**Exercise materials:**
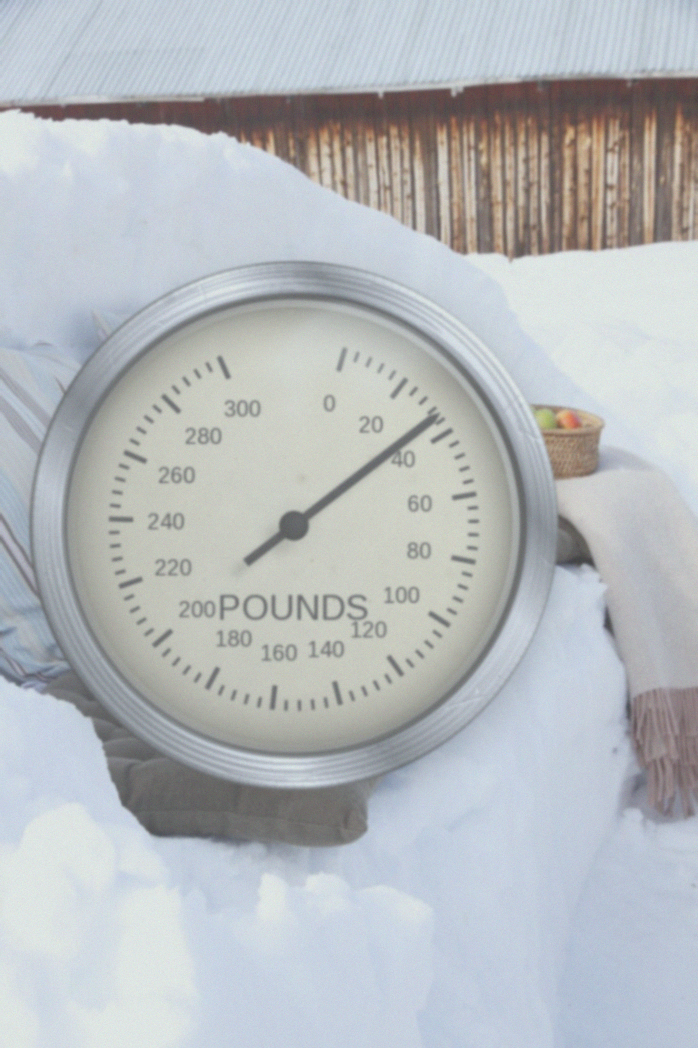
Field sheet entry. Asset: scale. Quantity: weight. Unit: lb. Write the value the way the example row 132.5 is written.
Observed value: 34
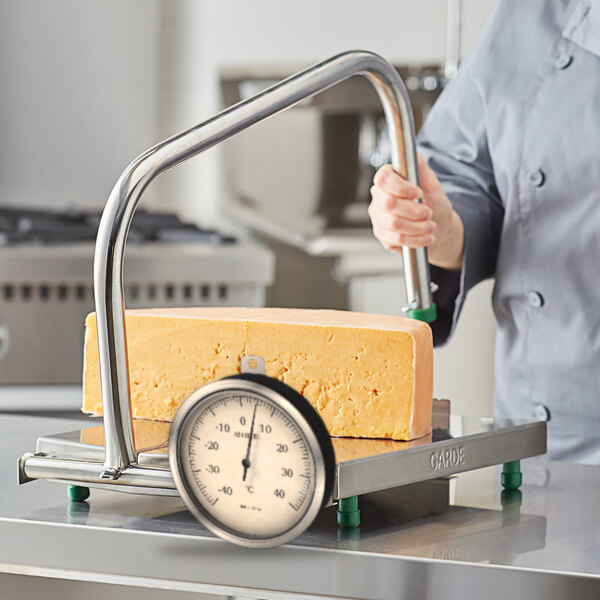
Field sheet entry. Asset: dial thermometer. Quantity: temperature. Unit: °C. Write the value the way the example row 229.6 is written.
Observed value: 5
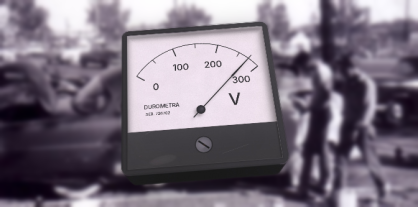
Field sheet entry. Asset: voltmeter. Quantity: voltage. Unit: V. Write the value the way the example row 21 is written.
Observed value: 275
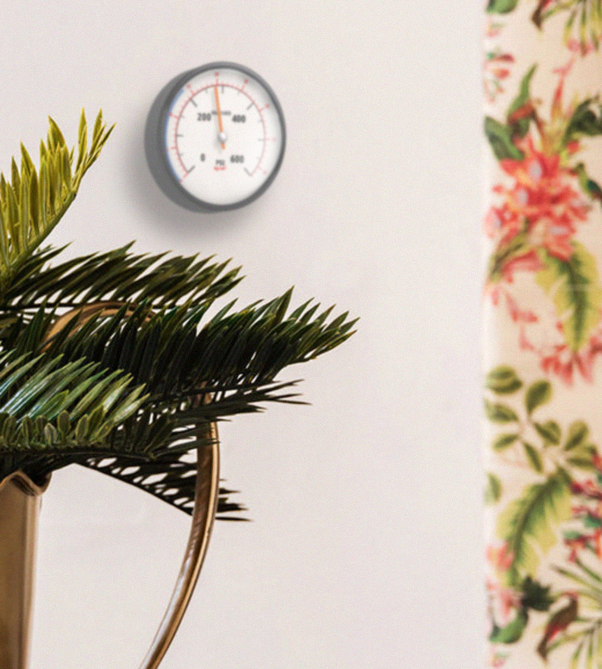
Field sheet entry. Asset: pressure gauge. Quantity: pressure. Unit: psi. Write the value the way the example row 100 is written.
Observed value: 275
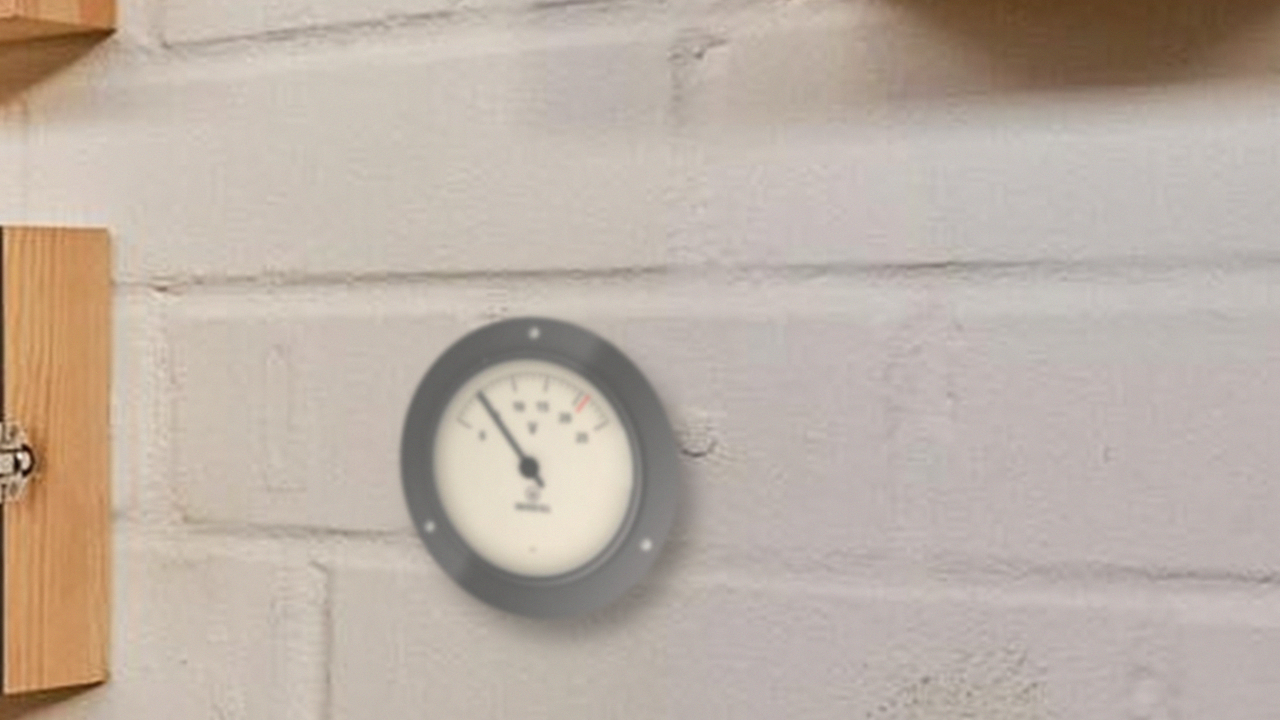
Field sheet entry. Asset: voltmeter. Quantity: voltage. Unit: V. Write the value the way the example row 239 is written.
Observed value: 5
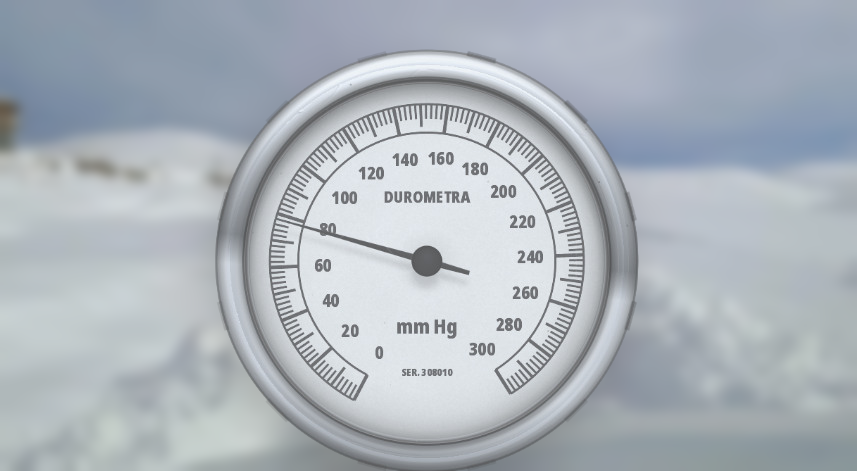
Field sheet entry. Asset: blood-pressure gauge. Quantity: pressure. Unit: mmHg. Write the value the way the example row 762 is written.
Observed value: 78
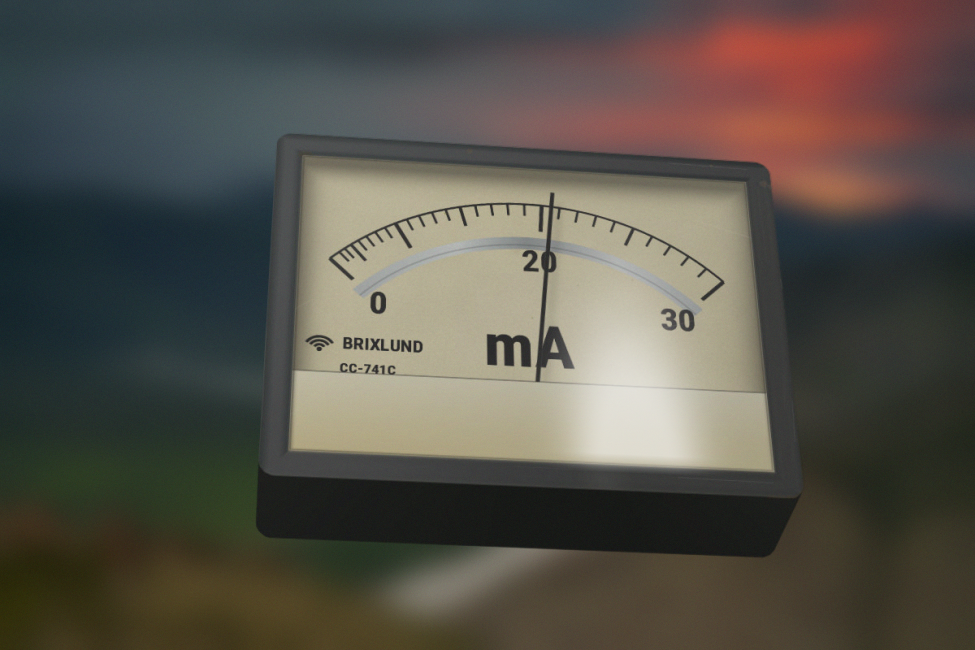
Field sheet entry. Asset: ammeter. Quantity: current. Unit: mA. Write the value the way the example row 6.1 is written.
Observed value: 20.5
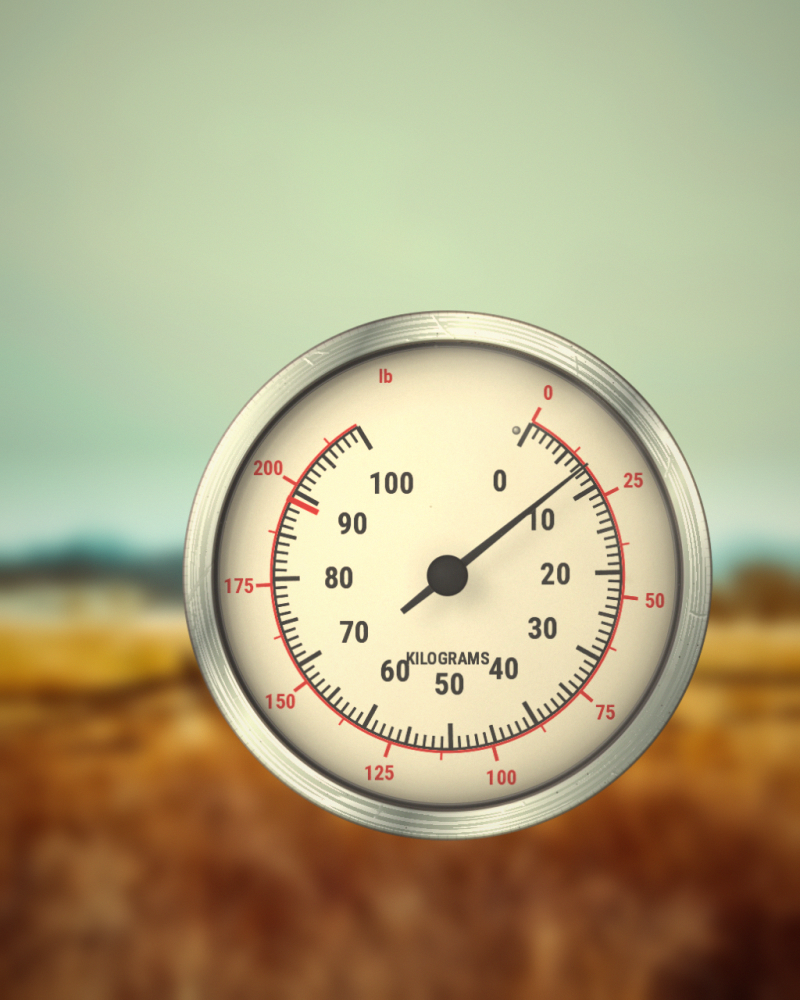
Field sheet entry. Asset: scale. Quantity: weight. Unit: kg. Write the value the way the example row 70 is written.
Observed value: 7.5
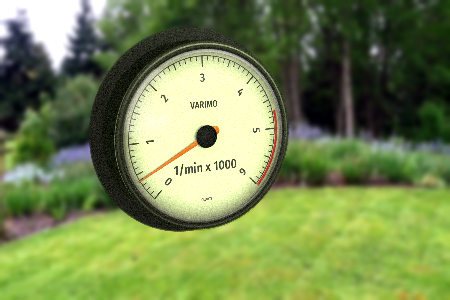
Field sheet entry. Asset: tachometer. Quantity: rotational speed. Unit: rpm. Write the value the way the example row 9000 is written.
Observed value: 400
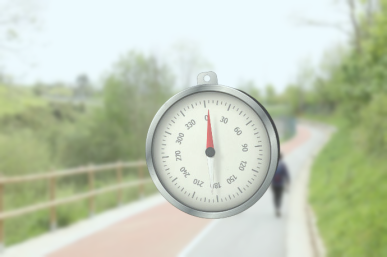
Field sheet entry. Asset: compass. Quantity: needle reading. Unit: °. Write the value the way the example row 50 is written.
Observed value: 5
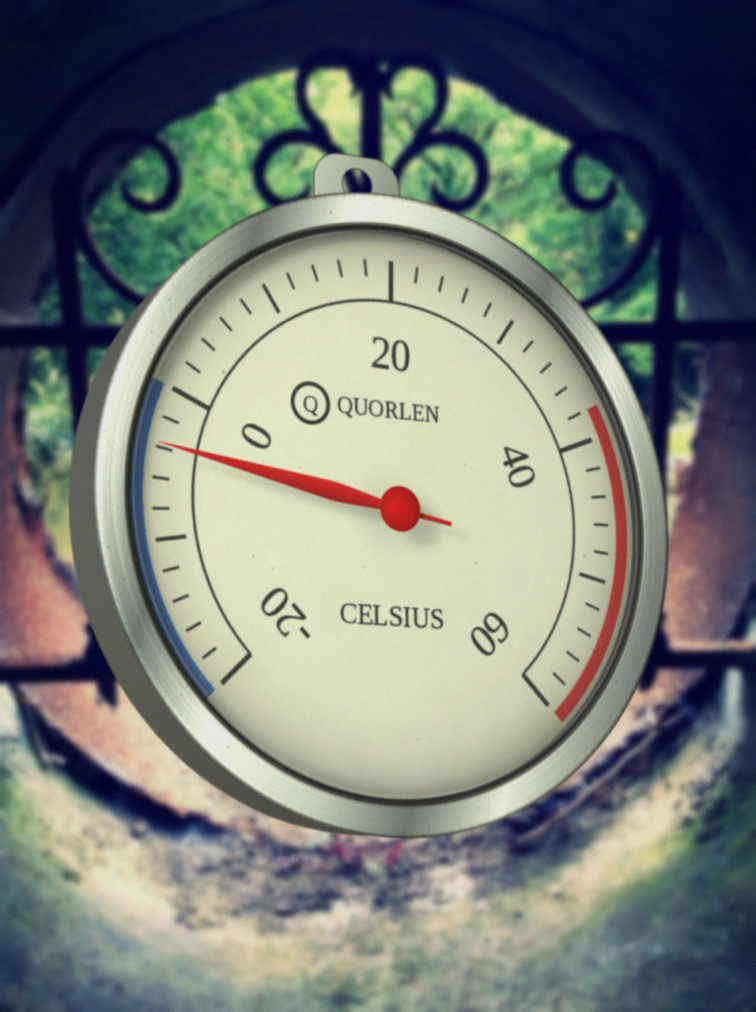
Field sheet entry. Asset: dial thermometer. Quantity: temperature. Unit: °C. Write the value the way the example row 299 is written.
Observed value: -4
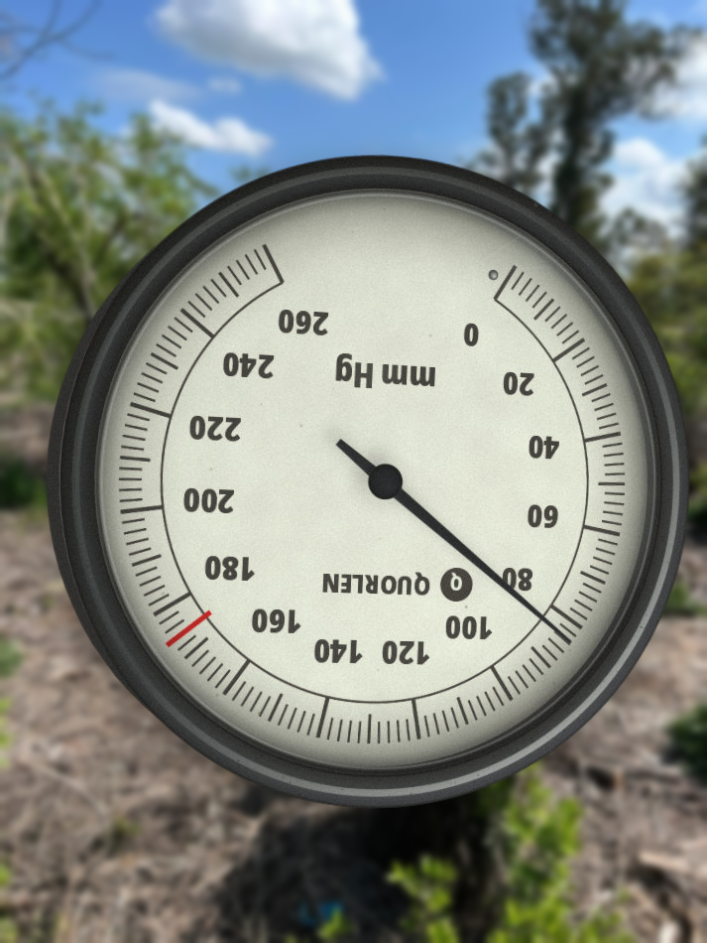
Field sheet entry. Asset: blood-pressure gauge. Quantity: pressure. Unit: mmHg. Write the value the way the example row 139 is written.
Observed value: 84
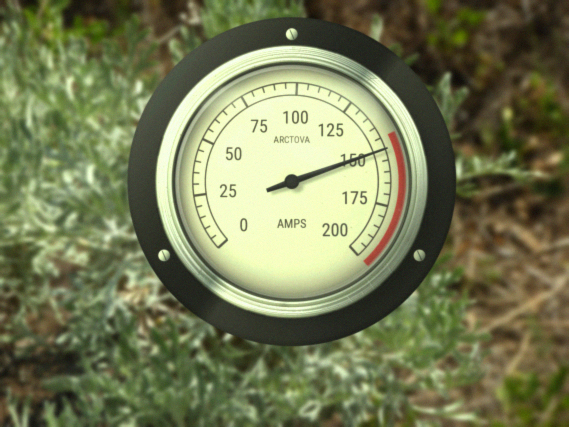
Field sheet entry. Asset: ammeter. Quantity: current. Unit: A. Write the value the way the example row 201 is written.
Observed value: 150
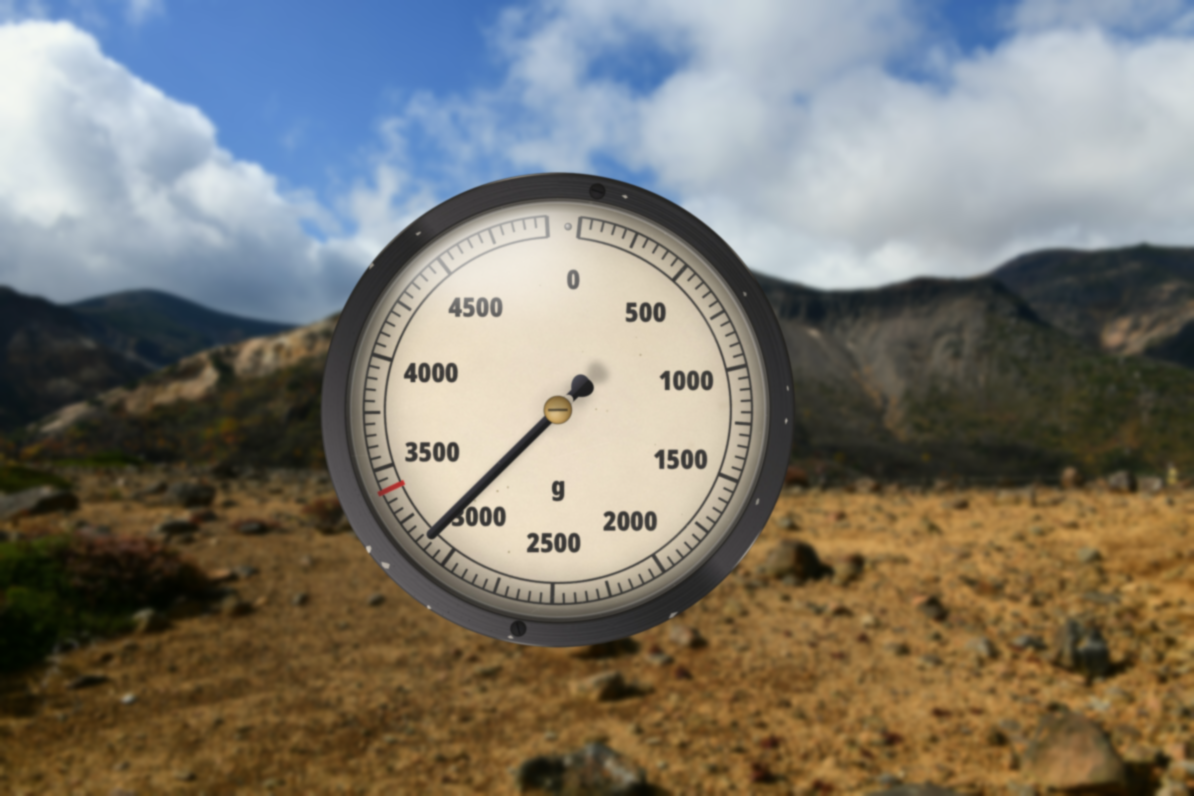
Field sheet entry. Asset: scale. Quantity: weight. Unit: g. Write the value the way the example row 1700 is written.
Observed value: 3125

**What to produce:** Copy every line of the material above verbatim, omitting the pictures from your answer.

**Output:**
Field sheet entry. Asset: scale. Quantity: weight. Unit: lb. Write the value the way the example row 132.5 is written.
Observed value: 34
Field sheet entry. Asset: dial thermometer. Quantity: temperature. Unit: °C. Write the value the way the example row 229.6 is written.
Observed value: 5
Field sheet entry. Asset: voltmeter. Quantity: voltage. Unit: V. Write the value the way the example row 21 is written.
Observed value: 275
Field sheet entry. Asset: pressure gauge. Quantity: pressure. Unit: psi. Write the value the way the example row 100 is written.
Observed value: 275
Field sheet entry. Asset: voltmeter. Quantity: voltage. Unit: V. Write the value the way the example row 239 is written.
Observed value: 5
Field sheet entry. Asset: blood-pressure gauge. Quantity: pressure. Unit: mmHg. Write the value the way the example row 762 is written.
Observed value: 78
Field sheet entry. Asset: ammeter. Quantity: current. Unit: mA. Write the value the way the example row 6.1 is written.
Observed value: 20.5
Field sheet entry. Asset: scale. Quantity: weight. Unit: kg. Write the value the way the example row 70 is written.
Observed value: 7.5
Field sheet entry. Asset: tachometer. Quantity: rotational speed. Unit: rpm. Write the value the way the example row 9000 is written.
Observed value: 400
Field sheet entry. Asset: compass. Quantity: needle reading. Unit: °. Write the value the way the example row 50 is written.
Observed value: 5
Field sheet entry. Asset: dial thermometer. Quantity: temperature. Unit: °C. Write the value the way the example row 299 is written.
Observed value: -4
Field sheet entry. Asset: blood-pressure gauge. Quantity: pressure. Unit: mmHg. Write the value the way the example row 139 is written.
Observed value: 84
Field sheet entry. Asset: ammeter. Quantity: current. Unit: A. Write the value the way the example row 201 is written.
Observed value: 150
Field sheet entry. Asset: scale. Quantity: weight. Unit: g. Write the value the way the example row 1700 is written.
Observed value: 3125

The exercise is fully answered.